PROBLEM REQUIREMENTS. Rewrite the data as a two-column CSV with the headers instruction and output, starting at the line containing "Rendered at 1500 by 1125 pixels." and ending at the line containing "subtitle El turismo", both lines included. Give one row per instruction, with the instruction's text and its output each in a single double-quoted field and every line break replaced by a space.

BEGIN

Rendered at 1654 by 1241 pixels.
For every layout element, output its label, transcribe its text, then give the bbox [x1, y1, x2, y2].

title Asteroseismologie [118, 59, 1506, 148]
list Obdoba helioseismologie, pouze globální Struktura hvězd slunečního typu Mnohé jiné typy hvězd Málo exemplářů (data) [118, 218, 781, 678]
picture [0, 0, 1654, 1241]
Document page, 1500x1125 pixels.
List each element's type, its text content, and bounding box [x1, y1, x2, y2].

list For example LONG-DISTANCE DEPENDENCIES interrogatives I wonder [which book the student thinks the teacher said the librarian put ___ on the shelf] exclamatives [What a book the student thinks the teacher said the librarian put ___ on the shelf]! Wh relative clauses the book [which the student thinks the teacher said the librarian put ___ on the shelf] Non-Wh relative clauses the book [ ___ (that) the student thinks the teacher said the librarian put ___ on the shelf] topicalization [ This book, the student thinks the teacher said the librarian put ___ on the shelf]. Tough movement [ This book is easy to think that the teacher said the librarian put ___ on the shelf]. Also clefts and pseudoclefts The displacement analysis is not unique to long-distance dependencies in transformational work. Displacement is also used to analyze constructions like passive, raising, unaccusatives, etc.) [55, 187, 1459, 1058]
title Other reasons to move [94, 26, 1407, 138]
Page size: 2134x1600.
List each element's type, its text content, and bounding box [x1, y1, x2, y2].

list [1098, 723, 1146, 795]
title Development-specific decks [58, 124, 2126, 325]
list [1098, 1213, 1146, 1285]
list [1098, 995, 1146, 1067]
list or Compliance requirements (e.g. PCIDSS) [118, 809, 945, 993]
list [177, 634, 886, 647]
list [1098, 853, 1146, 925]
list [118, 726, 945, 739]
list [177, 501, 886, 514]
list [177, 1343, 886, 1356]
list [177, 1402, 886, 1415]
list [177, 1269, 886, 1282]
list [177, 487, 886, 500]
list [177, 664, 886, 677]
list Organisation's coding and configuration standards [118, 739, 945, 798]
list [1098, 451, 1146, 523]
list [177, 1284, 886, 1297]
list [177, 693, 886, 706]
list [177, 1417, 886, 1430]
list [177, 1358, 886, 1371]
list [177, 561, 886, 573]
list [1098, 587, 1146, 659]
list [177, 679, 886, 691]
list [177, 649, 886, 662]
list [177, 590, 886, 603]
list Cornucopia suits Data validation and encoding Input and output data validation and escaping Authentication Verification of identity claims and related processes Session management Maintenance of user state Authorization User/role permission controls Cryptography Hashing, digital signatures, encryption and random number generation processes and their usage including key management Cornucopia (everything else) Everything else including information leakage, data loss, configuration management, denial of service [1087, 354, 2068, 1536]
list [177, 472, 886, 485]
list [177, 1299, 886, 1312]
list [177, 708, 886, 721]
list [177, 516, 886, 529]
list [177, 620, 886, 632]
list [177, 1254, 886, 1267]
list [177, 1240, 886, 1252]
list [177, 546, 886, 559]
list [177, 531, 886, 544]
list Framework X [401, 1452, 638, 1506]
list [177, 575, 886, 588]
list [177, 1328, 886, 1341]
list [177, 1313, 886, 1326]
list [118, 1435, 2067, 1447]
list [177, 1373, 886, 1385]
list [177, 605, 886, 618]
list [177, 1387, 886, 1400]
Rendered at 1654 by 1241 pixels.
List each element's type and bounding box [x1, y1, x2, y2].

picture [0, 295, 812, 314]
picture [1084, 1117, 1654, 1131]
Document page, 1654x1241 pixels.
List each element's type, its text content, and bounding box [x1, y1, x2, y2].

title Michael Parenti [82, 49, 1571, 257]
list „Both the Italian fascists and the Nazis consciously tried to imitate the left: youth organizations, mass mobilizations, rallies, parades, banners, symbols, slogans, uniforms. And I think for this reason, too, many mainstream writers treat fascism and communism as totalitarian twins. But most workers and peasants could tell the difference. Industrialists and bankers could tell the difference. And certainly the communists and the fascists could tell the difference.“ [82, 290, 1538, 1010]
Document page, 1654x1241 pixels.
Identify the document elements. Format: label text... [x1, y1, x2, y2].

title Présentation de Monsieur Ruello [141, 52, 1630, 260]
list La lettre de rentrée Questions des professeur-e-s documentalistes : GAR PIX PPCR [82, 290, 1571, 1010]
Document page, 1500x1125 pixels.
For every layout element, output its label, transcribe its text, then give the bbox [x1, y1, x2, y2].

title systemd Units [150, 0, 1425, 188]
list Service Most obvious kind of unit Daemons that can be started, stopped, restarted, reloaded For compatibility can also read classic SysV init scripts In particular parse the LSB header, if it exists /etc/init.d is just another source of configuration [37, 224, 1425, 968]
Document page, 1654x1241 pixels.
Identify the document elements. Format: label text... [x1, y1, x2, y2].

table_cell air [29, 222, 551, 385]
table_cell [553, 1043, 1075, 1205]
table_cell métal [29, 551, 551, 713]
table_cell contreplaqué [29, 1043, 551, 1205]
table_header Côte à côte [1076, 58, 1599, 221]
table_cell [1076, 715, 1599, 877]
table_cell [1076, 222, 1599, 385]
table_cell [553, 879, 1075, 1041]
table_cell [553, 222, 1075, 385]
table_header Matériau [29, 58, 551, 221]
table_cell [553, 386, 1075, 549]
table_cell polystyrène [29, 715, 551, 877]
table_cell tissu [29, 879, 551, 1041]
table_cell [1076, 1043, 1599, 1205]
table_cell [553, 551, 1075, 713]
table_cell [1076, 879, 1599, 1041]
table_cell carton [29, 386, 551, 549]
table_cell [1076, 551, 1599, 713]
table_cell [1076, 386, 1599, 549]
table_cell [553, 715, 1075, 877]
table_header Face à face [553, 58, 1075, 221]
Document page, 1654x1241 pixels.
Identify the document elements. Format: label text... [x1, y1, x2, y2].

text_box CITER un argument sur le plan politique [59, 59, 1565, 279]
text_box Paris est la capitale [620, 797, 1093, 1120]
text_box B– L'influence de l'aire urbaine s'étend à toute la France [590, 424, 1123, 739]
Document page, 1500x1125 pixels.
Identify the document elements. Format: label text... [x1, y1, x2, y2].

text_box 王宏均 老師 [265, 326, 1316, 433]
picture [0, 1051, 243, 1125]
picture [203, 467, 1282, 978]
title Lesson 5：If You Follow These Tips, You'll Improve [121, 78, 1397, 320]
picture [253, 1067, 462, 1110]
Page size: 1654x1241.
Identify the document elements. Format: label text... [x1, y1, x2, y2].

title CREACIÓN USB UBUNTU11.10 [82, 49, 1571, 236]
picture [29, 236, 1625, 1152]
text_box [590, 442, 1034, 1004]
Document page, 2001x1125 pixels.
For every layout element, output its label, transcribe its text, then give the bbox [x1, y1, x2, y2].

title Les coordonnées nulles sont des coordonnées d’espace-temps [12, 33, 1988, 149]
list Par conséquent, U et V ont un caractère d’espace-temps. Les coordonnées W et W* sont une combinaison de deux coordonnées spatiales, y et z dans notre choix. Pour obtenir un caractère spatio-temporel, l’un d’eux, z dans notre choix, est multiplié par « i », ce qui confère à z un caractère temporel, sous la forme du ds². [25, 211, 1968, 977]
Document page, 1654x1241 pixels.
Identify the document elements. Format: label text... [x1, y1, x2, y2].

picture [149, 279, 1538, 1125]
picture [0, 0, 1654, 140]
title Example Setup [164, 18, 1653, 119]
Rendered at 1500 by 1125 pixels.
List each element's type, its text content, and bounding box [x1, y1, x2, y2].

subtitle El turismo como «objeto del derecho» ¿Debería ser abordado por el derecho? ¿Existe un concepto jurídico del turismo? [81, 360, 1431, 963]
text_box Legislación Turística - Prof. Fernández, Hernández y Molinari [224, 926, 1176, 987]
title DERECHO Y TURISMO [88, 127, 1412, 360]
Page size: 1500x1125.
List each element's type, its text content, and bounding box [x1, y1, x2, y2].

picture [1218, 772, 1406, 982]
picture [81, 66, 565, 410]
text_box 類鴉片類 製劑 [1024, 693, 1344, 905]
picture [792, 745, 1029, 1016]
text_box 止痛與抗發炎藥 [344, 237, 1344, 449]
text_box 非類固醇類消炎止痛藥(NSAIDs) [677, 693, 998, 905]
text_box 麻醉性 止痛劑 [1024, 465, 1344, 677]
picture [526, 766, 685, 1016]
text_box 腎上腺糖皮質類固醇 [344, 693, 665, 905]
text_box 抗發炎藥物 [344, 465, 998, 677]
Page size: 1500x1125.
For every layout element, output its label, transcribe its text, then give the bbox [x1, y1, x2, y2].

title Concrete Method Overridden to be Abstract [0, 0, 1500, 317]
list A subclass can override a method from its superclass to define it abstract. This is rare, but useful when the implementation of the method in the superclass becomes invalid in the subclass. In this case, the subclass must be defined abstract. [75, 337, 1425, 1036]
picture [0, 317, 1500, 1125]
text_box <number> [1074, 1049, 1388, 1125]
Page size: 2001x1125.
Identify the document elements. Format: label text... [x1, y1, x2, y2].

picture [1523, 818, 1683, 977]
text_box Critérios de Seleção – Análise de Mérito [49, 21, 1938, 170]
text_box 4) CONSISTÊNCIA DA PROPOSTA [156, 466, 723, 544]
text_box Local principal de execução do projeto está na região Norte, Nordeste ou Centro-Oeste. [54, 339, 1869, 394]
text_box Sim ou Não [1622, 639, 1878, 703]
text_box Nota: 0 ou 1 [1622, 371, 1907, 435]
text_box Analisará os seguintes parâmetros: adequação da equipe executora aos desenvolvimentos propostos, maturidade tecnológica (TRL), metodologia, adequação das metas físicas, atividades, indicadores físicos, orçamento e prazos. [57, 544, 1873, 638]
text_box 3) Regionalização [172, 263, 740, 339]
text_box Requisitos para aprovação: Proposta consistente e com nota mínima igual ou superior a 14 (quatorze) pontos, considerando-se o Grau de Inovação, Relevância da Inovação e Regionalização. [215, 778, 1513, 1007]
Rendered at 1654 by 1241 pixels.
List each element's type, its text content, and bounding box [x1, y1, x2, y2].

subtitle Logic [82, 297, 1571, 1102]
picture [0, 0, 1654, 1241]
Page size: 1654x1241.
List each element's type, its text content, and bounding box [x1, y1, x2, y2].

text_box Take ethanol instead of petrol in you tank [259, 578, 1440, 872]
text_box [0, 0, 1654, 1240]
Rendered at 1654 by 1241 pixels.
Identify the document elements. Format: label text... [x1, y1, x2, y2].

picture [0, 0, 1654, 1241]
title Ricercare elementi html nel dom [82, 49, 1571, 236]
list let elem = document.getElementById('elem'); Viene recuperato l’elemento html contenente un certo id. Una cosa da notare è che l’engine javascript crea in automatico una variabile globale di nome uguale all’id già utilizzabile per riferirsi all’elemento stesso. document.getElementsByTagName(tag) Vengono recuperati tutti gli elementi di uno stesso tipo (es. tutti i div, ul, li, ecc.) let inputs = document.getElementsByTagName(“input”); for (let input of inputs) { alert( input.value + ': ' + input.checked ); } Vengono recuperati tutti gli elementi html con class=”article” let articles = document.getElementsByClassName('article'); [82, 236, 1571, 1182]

END

FINISHED ANSWER.
instruction,output
"Rendered at 1500 by 1125 pixels. List each element's type, its text content, and bounding box [x1, y1, x2, y2].","subtitle El turismo como «objeto del derecho» ¿Debería ser abordado por el derecho? ¿Existe un concepto jurídico del turismo? [81, 360, 1431, 963]"